Business world is under a flux due to the emergence of new enterprises including virtual organizations. Sales organizations are looking for diversity in experiences, background, culture, and frames of reference for their sales personnel. Organizations must approach diversity in a serious way due to the diversity in culture, practice, and rituals in India.

Organizations should have counselling programmes on gender awareness, cultural sensitivity, and disability awareness to promote a harassment-free workplace. As the business is going global and the virtual organizations have made it possible for the small firms to compete with large firms, a global, multicultural workforce is emerging. This needs a radical attention to the way sales management practices including working hours and travelling norms are decided.

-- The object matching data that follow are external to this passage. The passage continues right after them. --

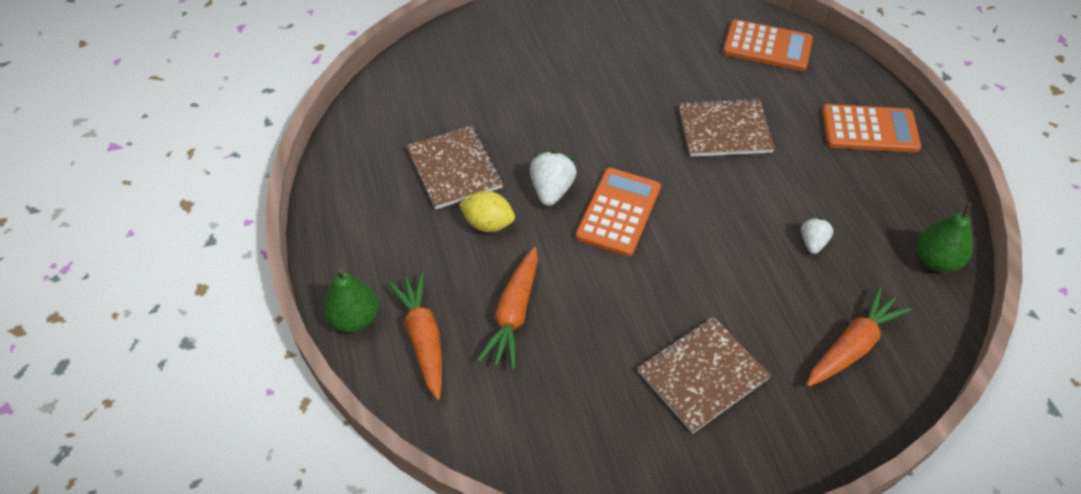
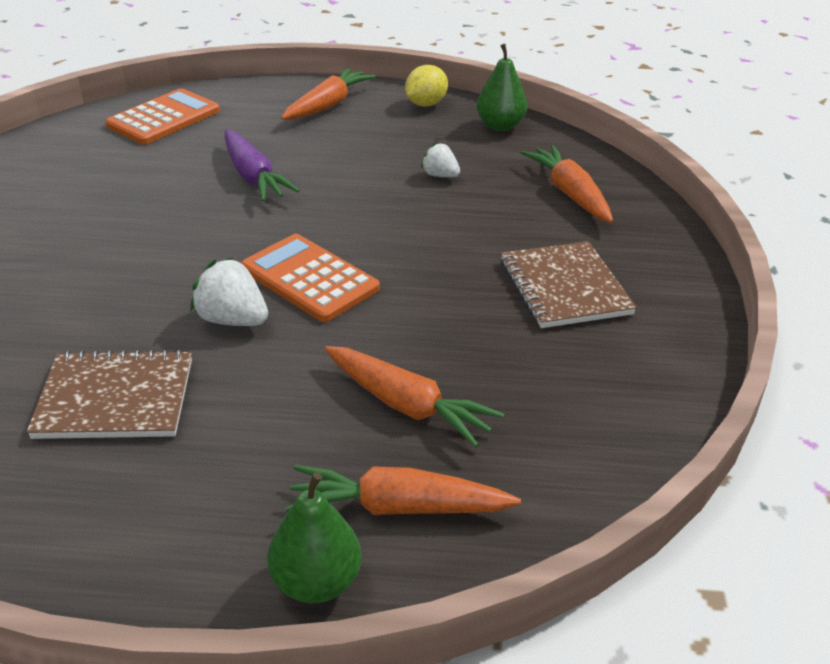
camera: 70 degrees left, 15 degrees down
yellow lemon [459,191,515,232] -> yellow lemon moved to [405,65,448,107]
brown notebook [679,98,775,157] -> purple carrot [225,130,300,202]
orange calculator [822,104,921,153] -> orange carrot [281,68,376,120]

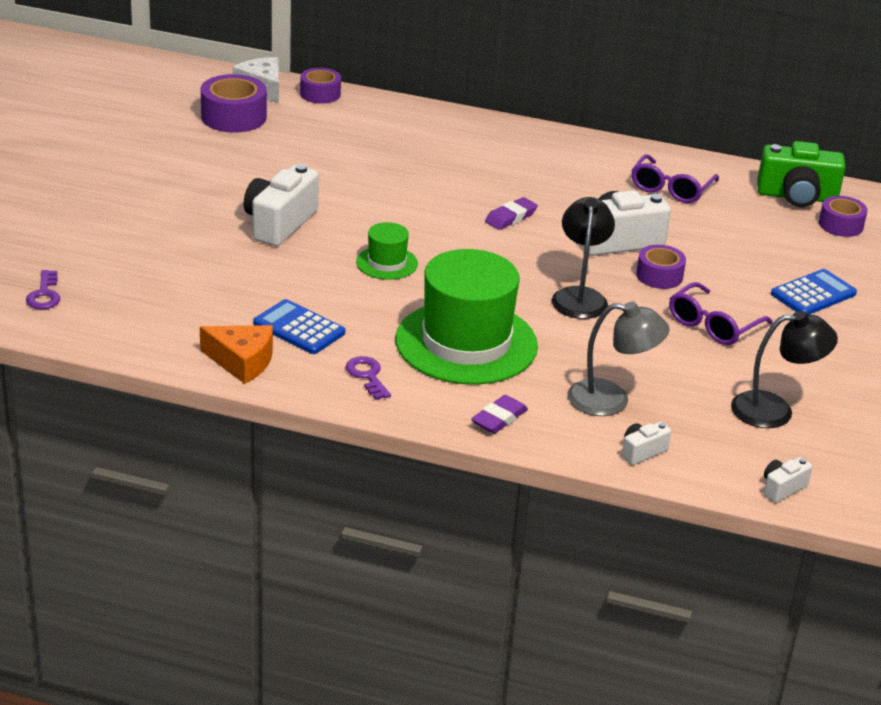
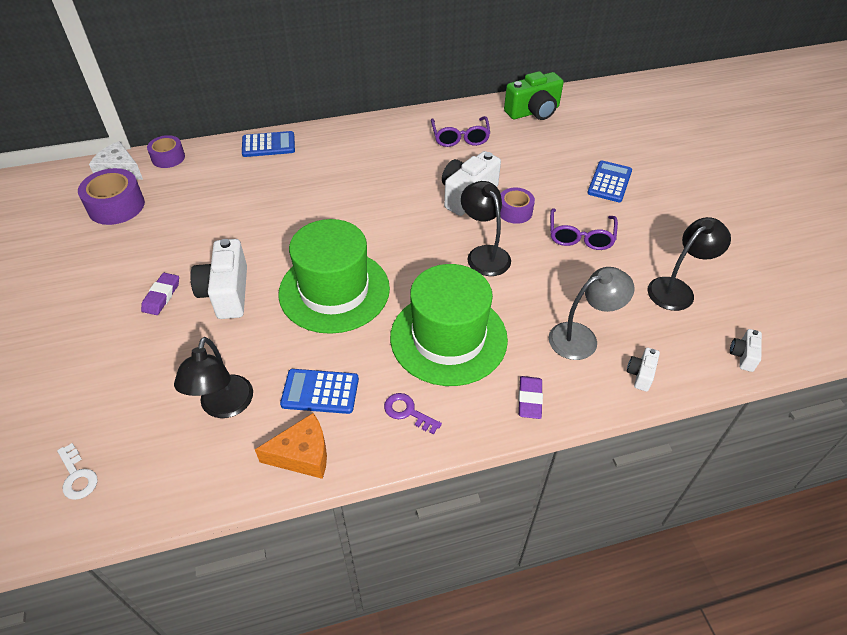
camera: 30 degrees left, 15 degrees up
purple key [26,270,60,309] -> white key [57,443,97,500]
green hat [356,222,418,280] -> green hat [278,219,390,334], size x2.17
purple eraser [485,197,538,230] -> purple eraser moved to [141,273,179,315]
purple tape [819,196,868,237] -> none
none -> black lamp [174,337,253,418]
none -> blue calculator [242,131,295,157]

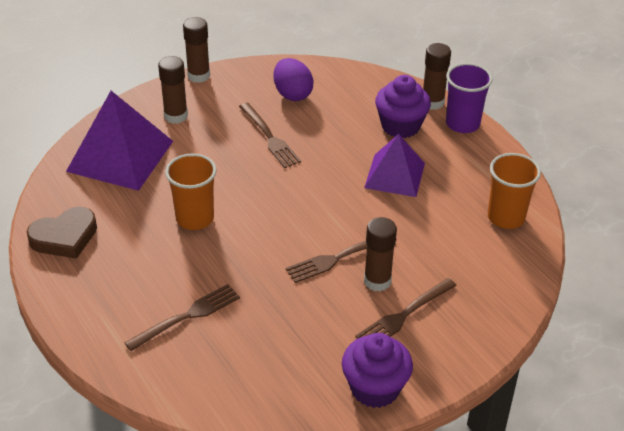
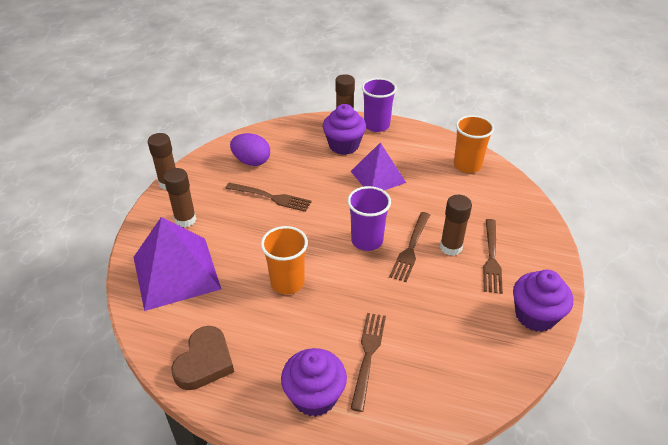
camera: 40 degrees left, 0 degrees up
none -> purple cupcake [281,348,347,417]
none -> purple cup [347,186,391,251]

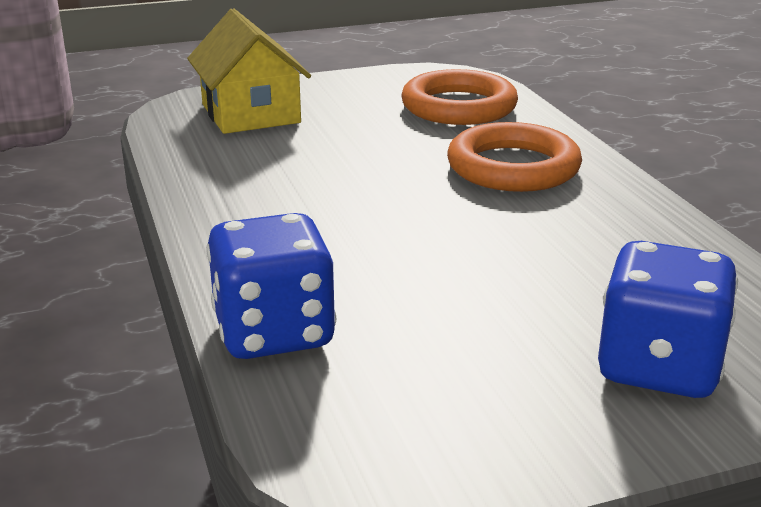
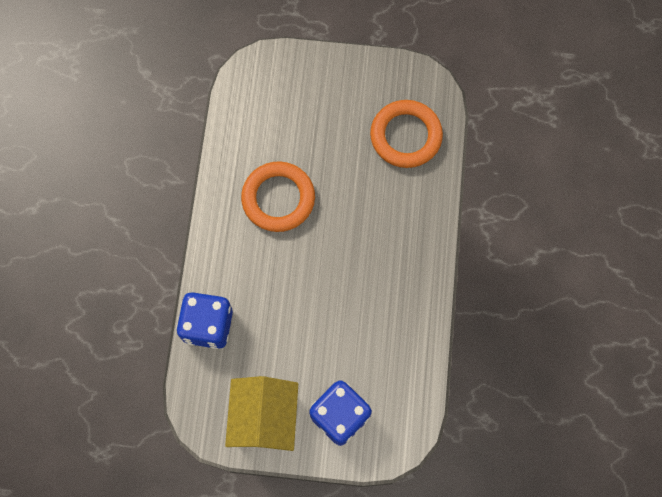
camera: 25 degrees right, 45 degrees up
yellow house [187,8,311,134] -> yellow house moved to [225,376,298,451]
orange ring [447,122,582,192] -> orange ring moved to [241,161,315,232]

The global and ethical issues strongly influence the sales management practices across the world. Various legislations governing different countries influence the business decisions of enterprises. Hence, they guide the business practices in different countries, which may pose dif­ferent challenges to the salespeople in each of these countries.

The global legislations such as the General Agreement on Trade and Tariff (GATT), the changes due to World Trade Organization (WTO) pacts, and the emergence of legislations on environment make it binding for a sales force to look at the emerging issues in the business world and take corrective actions for business success. The growth in consumption in the emerging markets, such as China, India, and Malaysia, demands special attention to be given to the structure, approach, and nature of sales force and selling techniques.

This has given a boost to international travel for the salespeople, and has increased competition in domestic as well as international markets. As organizations have begun competing globally, the ethical issues and norms conducting businesses have also emerged.

Maintaining a certain level of ethical norm is a part of responsible commercial success. According to Mr. Mukesh Ambani, business in the new world is a place where you can earn profits and also better the living conditions of the people by practicing the role of a responsible corporate citizen. There are ample cases of bribery and cheating in the world of sales in Indian market and organizations are being blamed and ridiculed for the misconduct in business.

Modi Xerox as a company was found bribing people for selling its office equipment and photocopiers in the Indian market. Salespeople are now evaluated on the basis of ethical practices in realizing a sale. More and more companies are now moving to an ethics-based corporate/ philosophy.


What is Sales Management – Sales Management and Control

Planning and control go hand-in-hand. Sales objectives are reviewed to examine where we stand today, how we travelled up to this point, where we are headed to, and how to reach there. Sales plans are examined along with the policies and procedures.

The control process starts by setting up performance standards. The actual performance is then measured. The results are compared with the standards set. Variations are deeply examined. Lastly, corrective action is taken to set the matter right. Sales objectives may have to be revised in the light of the feedback received.

In smaller organizations, the informal control works. As organizations grow in size, formal control is exercised. The sales policies are put in black and white. Policies provide a permanent solution to recurrent problems. Sales policies are subject to review in the light of the situation.

Sales volume is controlled by specifying how much we can sell in future. It serves as a standard. Sales budgets extend control over sales volume to exercise control over margins and expenses. It takes the individual territories as units for this exercise.

Sales control can be centralized or decentralized in an organization. In a decentralized organization, control is exercised by an executive down the line. Higher executives are concerned with the overall policy or control just by exception.